[Task details]
Reproduce the text of every item below line for line, keeping each word, mark, and line break unchanged.
[Data shown]
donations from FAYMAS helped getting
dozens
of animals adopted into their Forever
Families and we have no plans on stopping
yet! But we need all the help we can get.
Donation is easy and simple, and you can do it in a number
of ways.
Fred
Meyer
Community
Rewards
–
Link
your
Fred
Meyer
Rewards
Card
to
[/Data shown]
[Answer area]
donations from FAYMAS helped getting
dozens
of animals adopted into their Forever
Families and we have no plans on stopping
yet! But we need all the help we can get.
Donation is easy and simple, and you can do it in a number
of ways.
Fred
Meyer
Community
Rewards
–
Link
your
Fred
Meyer
Rewards
Card
to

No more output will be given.